Let me guess, when you see an article about corporate governance you read it immediately, clearly prior to the compelling sports stories of the day or what the showing times are for the blockbuster movie that just opened over the weekend. You don’t? I didn’t think so, and neither do I, as it just isn’t a ‘must-read’ news item. How about an article about excessive corporate compensation or buyout packages prior to bankruptcy filings (think Enron)? A bit more interesting for sure. When some of these scandalous stories receive media attention, it does lead to more questions, and questions certainly related to why good governance matters. Good governance is vitally important for both the for-profit corporate and non-profit sectors. Why? The simple answer is trust.
Trust is about the importance of these concepts: accountability, ethics, financial oversight, compliance with the law. All are key concepts that, as pieces of good governance, are clearly defined and actively practiced. To cover several more of these critical areas of good governance, take a quick look at these sites:
As for SIMA, as the only 501(c)(6) nonprofit trade association in our industry, we are accountable to our members and need their trust to continue to enhance professionalism in the snow and ice industry.

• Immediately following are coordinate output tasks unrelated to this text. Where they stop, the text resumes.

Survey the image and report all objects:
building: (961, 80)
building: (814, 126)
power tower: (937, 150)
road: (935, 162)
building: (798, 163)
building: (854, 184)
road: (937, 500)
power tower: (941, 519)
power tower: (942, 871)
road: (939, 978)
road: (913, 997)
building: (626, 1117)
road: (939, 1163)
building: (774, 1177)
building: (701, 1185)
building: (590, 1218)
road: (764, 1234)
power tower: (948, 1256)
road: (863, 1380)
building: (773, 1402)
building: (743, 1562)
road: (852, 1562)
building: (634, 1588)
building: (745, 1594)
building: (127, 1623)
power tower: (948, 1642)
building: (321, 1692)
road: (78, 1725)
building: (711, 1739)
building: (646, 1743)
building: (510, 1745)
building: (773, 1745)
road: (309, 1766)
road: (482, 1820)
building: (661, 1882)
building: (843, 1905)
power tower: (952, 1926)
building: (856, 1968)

Good governance is paramount to what we do. SIMA’s board of directors underwent a comprehensive update to our board governance policies in 2012 and now practice the Policy Governance® model. Our governance policies can be read on SIMA’s website and we also practice several other forms of good governance that enhance our accountability to members. These are such things as conducting a full, independent financial audit annually by a CPA firm, disclosing conflict of interest situations, a clearly defined investment policy of the association’s assets, anti-trust protection, whistleblower policy, and disclosure of annually filed tax returns to the public. Most non-profit organizations, including SIMA, have their annual tax returns available for free public viewing at www.guidestar.org. That’s an issue of transparency, we don’t have anything to hide that we can’t disclose to our members or even the general public.

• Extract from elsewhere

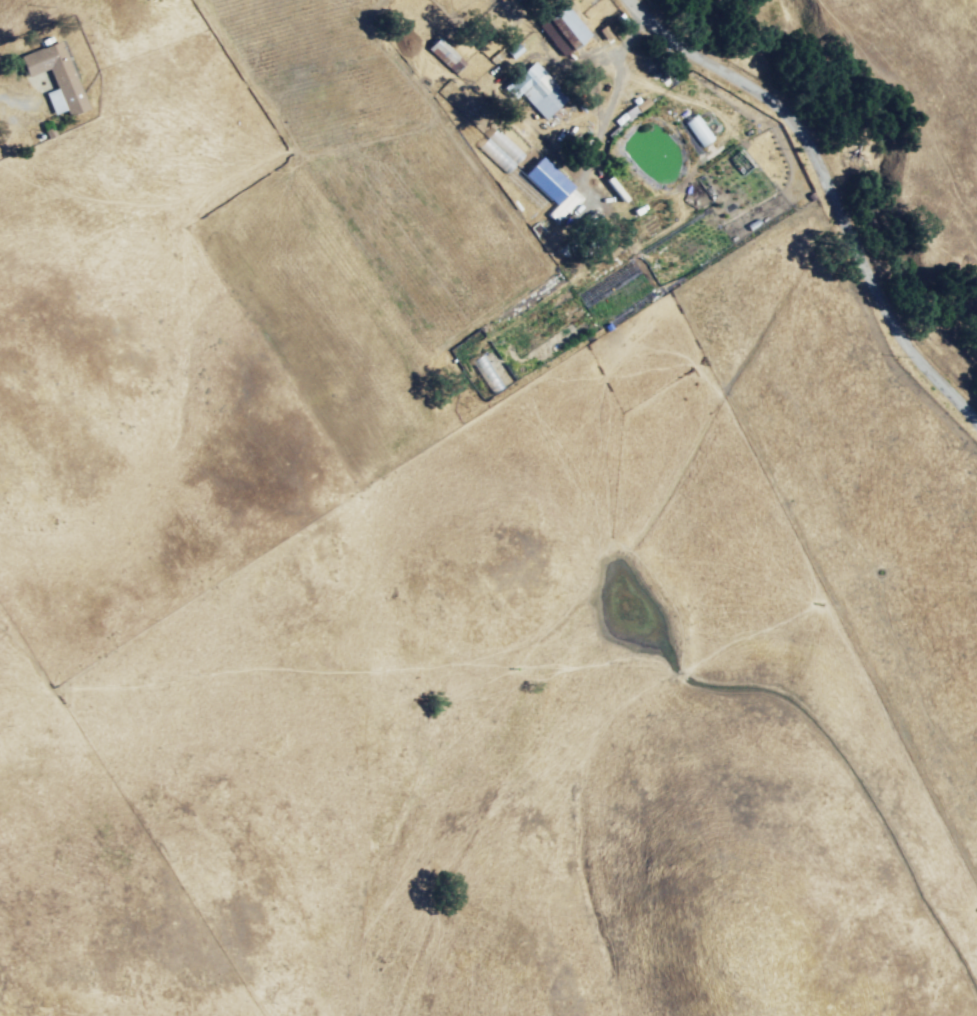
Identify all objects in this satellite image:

Anti-trust issues for trade associations are particularly sensitive, as there have been many cases of industry members engaging in collusion to limit competition or fix prices, and they have been prosecuted as such. Anti-trust law has its roots in the Sherman Act (USA) and the Competition Act (Canada), and SIMA actively follows its guidelines. Both for in-person meetings and in online discussions, we have statements read that prevent discussions on pricing and price setting, boycotting, exclusivity arrangements and other possibilities that would violate anti-trust law. Short term, it may feel nice to have snow and ice contractors raising their prices across the board. But we wouldn't want our consumers or suppliers to do the same. That’s the quandary, and why there are good, relevant laws to maintain a free and open marketplace for all.

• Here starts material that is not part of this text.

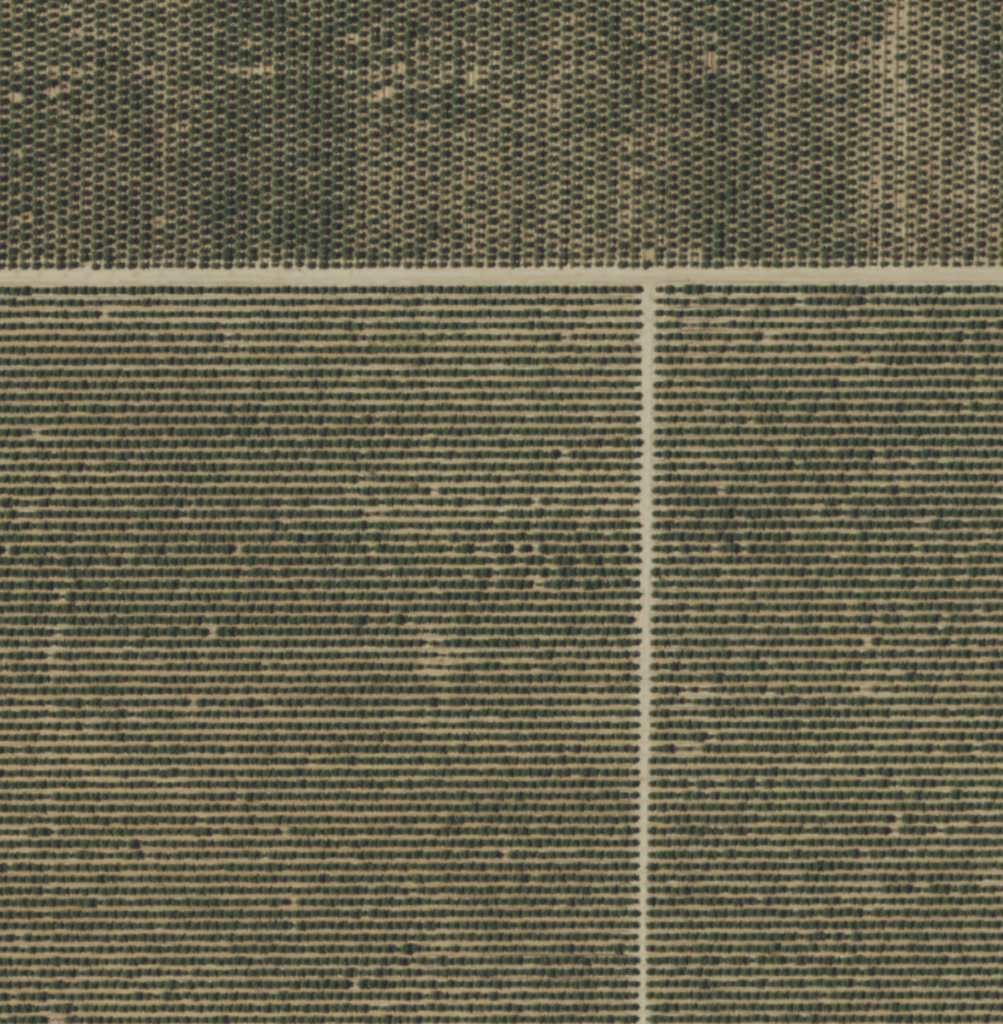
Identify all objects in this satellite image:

Good governance also deals with conflict of interest and conflict resolution. Policies should be in place to have directors and officers of the board and senior staff disclose conflicts of interest and specify what actions are taken when conflicts do occur. Board of directors have legal duties to abide by, namely duty of care, loyalty and obedience. When a diverse group meets regularly to discuss strategy and company issues, disagreements can arise. How these disagreements are dealt with and resolved are important, with awareness given to what’s in the best interest of the company, not what is in one person’s own best interest.
SIMA’s governance structure is continually being evaluated and developed, with appropriate training provided for our board of directors and professional staff. Our newly adopted bylaws and governance policies are not the end, they are part of a journey to be a part of best practices for non-profit, trade associations.
There are many companies and associations that are doing good work, meeting and even exceeding the needs of their customers. Unfortunately, there are also some Enron’s. In your business decisions, I ask that you take a moment and evaluate a business on many criteria, and don’t exclude how they practice good governance. It’s a matter of trust.